Dataset required vertical line visualizing the central tendencies of revenue per customer while zooming into the 95% percentile due to significant outlier, giving a more insightful visualization.
We’ve used summarize wrangling method to calculate the mean, median, max and 95% quantile through mean, median, max, and quantile method

This histogram limit to 95th percentile. The data is highly right-skewed, with most customers generating lower revenues and a long tail of high-value customers. The median revenue is 16,326, while the mean is significantly higher at 57,610, indicating some very high-revenue customers. The top revenue per customer reaches $2,098,752, though this appears to be an extreme case.

Plot. 4: Scatterplot

Objective:

Understand the relationship between revenue and quantity sold, indicate whether more units sold lead to proportionally higher revenue.
Identify patterns or trends such as linear or non-linear relationships, clusters, or outliers in the data, providing insights into sales performance.

show code

```{r}
# Calculate medians
mean_qty = mean(df$Quantity)

mean_rev = mean(df$Revenue)

# use these ranges to give more context relative to its central tendencies
df_ <- df %>%
  mutate(Quantity_range = case_when(
    Quantity >= mean_qty + (mean_qty / 2) ~ "High",
    Quantity <= mean_qty - (mean_qty / 2) ~ "Low",
    TRUE ~ "Average"
  ),
  Revenue_range = case_when(
    Revenue >= mean_rev + (mean_rev / 2) ~ "High",
    Revenue <= mean_rev - (mean_rev / 2) ~ "Low",
    TRUE ~ "Average"))


# Fit the linear model to print the R-squared
fmla = as.formula("Revenue ~ Quantity")
linear_model = lm(fmla, df)
model_summary = summary(linear_model)
r_squared = model_summary$r.squared

# Find correlation 
correlation = cor(df$Quantity, df$Revenue)
# Create the plot
ggplot(df_, aes(x = Quantity, y = Revenue)) +
  geom_point(alpha = 0.2, aes(color = Quantity_range, shape = Revenue_range ), 
             size = 5) +
  geom_smooth(method = "lm", se = FALSE, size = 0.5, linetype = "dashed") +
  theme_minimal() +
  labs(
    title = "Relationship between Revenue and Quantity",
    x = "Quantity per transaction",
    y = "Revenue per transaction",
    shape = "Revenue Range",
    color = "Quantity Range"
  ) +
  scale_y_continuous(labels = comma) +
  scale_x_continuous(labels = comma) + 
  annotate("text", x = 11100, y = 80000, label = "Top Outlier") + 
  annotate("text", x = 12000, y = Inf, 
           label = paste("R-squared:", round(r_squared, 2)),
           hjust = 1.1, vjust = 1.5, size = 4, color = "red") +
  annotate("text", x = 4000, y = Inf, 
           label = paste("Correlation:", round(correlation, 2)),
           hjust = 1.1, vjust = 1.5, size = 4, color = "blue") 
```

Purpose:

Illustrate how revenue increases with the quantity of products sold.
Data requires the mean of quantity and revenue, creating two variables through mean respectively while using mutate and case_when to add two new columns representing the revenue and quantity range.
We’ve also added correlation and calculated the r.squared to emphasizes the two variables strength and direction of the linear relationship.

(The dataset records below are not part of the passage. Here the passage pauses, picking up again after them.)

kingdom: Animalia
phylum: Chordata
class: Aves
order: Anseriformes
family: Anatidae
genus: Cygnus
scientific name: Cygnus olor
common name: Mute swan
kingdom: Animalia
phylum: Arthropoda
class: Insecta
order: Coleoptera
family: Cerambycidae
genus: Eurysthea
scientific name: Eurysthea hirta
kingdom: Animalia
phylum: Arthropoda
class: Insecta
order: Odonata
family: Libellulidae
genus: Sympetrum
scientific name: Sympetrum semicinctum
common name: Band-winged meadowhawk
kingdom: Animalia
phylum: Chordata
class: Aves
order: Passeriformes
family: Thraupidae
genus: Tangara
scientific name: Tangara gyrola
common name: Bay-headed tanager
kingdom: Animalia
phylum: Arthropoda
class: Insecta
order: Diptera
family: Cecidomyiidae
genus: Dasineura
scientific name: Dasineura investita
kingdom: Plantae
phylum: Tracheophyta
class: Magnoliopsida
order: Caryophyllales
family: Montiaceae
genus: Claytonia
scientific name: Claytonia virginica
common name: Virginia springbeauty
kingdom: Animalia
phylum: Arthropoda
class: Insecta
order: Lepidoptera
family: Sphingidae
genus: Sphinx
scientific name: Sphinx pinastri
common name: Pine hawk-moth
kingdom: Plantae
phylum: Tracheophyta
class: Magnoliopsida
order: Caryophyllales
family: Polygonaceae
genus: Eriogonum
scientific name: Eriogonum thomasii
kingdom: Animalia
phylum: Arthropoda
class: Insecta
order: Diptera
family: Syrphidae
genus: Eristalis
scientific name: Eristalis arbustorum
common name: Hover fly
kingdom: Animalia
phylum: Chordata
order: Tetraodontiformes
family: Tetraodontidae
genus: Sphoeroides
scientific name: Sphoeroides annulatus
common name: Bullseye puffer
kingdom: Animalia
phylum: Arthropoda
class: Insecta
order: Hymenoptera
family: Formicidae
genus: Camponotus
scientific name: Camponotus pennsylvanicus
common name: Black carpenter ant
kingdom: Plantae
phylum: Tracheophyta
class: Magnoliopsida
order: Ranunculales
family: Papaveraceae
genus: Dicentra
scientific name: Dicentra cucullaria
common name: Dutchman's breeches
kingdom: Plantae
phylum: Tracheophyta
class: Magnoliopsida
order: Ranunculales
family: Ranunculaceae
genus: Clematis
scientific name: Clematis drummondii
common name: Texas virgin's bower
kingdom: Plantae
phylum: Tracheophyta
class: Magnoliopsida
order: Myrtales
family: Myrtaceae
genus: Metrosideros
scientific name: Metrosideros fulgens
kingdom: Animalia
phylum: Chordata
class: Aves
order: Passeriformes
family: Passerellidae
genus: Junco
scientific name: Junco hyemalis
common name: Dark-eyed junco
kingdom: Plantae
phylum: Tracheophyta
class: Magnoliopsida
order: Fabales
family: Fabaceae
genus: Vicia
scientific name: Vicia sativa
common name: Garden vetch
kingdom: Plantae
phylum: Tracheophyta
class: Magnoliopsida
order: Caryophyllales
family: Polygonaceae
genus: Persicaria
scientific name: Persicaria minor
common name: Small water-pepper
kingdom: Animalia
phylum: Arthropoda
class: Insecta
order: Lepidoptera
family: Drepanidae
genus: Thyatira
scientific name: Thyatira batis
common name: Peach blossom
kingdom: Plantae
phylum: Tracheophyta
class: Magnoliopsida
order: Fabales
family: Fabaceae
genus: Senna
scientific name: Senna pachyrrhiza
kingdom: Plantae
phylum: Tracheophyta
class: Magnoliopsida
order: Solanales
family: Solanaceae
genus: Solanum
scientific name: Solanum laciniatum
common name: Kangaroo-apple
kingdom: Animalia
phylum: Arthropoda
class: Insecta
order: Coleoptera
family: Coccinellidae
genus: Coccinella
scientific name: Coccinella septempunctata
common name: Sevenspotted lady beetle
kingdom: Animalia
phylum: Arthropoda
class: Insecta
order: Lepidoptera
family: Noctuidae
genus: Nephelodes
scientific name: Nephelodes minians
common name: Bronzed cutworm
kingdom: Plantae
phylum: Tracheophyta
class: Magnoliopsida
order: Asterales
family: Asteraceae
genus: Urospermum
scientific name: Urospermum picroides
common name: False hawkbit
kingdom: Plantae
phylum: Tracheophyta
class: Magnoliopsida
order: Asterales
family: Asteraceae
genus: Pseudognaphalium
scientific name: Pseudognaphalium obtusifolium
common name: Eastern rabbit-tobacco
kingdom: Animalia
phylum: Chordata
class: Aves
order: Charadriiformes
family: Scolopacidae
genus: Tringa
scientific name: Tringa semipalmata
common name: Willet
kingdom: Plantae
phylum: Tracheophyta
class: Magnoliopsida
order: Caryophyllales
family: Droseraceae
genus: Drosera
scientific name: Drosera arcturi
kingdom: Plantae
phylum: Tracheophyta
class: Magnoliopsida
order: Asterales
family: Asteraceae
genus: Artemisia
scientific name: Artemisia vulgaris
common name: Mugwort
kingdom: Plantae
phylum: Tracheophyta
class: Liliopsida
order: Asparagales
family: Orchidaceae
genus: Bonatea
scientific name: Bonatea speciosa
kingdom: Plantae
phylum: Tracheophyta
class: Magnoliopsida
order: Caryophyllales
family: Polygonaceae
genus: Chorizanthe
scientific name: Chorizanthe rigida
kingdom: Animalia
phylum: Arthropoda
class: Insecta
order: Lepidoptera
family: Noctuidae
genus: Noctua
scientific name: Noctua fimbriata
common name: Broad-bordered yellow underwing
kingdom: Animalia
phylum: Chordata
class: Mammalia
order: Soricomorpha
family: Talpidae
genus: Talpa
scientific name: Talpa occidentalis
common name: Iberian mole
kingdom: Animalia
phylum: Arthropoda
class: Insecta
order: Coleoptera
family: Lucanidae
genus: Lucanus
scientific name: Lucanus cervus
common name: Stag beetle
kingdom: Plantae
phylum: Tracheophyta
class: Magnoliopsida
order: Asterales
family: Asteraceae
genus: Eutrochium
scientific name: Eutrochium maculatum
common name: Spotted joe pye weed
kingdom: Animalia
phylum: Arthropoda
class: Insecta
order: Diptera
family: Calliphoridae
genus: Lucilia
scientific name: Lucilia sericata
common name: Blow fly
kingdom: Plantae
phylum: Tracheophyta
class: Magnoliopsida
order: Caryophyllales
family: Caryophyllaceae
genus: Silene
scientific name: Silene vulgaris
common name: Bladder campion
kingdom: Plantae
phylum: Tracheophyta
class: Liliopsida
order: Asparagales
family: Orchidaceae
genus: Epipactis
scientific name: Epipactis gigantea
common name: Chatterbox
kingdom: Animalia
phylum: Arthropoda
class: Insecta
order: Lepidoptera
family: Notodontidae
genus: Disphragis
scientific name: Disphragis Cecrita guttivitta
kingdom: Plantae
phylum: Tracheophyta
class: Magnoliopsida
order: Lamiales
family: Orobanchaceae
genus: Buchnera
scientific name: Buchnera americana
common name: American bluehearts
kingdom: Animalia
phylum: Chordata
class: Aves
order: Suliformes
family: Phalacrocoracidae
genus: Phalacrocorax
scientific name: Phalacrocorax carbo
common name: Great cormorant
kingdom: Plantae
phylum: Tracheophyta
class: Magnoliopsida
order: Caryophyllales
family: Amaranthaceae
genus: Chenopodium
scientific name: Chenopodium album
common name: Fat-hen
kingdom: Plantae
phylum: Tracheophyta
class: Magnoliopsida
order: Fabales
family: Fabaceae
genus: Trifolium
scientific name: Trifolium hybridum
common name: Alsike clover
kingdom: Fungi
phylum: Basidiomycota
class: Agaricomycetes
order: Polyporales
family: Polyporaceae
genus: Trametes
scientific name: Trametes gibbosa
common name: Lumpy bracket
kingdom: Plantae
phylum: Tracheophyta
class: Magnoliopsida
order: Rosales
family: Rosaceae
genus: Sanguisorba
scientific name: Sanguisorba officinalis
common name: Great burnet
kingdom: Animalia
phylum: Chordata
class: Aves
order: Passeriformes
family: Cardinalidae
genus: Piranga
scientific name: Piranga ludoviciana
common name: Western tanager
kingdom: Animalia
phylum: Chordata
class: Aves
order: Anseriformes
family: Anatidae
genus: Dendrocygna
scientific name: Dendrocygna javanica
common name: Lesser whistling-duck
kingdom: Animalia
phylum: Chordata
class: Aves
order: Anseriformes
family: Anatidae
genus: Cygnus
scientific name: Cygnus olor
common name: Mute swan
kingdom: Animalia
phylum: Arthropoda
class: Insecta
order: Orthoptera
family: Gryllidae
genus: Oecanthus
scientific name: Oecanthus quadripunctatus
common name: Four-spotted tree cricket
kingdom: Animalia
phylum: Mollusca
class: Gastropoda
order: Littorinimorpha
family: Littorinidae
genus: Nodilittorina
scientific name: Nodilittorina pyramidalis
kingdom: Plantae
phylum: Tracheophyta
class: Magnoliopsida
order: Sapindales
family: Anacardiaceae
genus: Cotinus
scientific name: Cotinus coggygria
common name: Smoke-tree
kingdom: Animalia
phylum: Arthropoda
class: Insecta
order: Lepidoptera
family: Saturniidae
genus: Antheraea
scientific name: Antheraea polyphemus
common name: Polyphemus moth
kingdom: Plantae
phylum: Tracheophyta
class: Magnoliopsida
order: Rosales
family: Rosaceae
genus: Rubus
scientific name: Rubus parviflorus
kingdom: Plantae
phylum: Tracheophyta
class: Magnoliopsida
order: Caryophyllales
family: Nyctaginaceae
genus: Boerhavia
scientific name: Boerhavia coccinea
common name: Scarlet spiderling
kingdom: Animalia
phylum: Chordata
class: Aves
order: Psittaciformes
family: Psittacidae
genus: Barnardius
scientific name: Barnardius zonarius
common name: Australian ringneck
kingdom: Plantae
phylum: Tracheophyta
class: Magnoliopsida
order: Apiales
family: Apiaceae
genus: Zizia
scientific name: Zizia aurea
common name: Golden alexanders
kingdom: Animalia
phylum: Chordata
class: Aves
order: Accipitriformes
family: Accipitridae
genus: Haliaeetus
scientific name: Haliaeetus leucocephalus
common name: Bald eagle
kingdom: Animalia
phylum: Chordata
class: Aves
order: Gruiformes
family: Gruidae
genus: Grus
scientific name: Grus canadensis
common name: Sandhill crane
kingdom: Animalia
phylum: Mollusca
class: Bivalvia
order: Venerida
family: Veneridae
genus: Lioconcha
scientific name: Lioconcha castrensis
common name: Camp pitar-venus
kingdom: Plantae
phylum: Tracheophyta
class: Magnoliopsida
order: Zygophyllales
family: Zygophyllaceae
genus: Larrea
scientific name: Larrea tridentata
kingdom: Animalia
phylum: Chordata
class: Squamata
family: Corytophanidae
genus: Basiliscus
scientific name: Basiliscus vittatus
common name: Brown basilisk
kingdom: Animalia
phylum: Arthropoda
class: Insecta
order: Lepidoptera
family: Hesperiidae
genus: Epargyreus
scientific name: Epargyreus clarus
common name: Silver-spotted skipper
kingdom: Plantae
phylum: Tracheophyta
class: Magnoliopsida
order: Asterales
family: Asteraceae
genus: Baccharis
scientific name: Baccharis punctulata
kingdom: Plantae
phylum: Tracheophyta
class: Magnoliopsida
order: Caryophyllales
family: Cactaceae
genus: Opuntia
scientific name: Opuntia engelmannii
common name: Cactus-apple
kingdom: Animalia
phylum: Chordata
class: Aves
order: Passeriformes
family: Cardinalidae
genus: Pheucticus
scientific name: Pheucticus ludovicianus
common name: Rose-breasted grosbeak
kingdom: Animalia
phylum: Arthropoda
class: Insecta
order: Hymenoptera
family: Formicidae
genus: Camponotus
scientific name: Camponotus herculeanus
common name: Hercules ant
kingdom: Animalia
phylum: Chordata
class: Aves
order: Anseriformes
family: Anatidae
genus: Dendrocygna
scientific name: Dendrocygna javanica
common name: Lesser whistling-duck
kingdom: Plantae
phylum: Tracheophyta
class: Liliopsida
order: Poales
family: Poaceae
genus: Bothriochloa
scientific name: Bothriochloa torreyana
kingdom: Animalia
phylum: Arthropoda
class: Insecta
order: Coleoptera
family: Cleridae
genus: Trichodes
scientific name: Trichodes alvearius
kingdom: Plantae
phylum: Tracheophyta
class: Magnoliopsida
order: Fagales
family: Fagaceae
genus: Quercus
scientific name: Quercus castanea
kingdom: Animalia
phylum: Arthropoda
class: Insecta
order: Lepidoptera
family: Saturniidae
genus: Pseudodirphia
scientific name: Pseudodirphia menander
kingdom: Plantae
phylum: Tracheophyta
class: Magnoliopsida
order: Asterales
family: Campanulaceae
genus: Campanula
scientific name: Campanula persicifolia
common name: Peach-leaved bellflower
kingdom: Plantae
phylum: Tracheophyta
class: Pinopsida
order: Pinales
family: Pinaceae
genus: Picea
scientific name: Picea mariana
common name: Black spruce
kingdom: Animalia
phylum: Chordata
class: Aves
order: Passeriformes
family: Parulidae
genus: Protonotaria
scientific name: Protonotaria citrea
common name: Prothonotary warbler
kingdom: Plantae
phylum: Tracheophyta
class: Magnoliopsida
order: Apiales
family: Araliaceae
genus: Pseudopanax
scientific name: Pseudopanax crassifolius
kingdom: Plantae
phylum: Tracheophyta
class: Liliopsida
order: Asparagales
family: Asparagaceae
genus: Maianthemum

The scatterplot shows a strong positive correlation (0.97) and high R-squared (0.94) between quantity sold and revenue, with most points clustered at lower values, indicating frequent smaller transactions. A clear linear trend suggests consistent pricing across volumes as increasing quantities are generally associated with proportionally higher revenues. Few high-value outliers likely represent bulk purchases by organizations rather than individuals.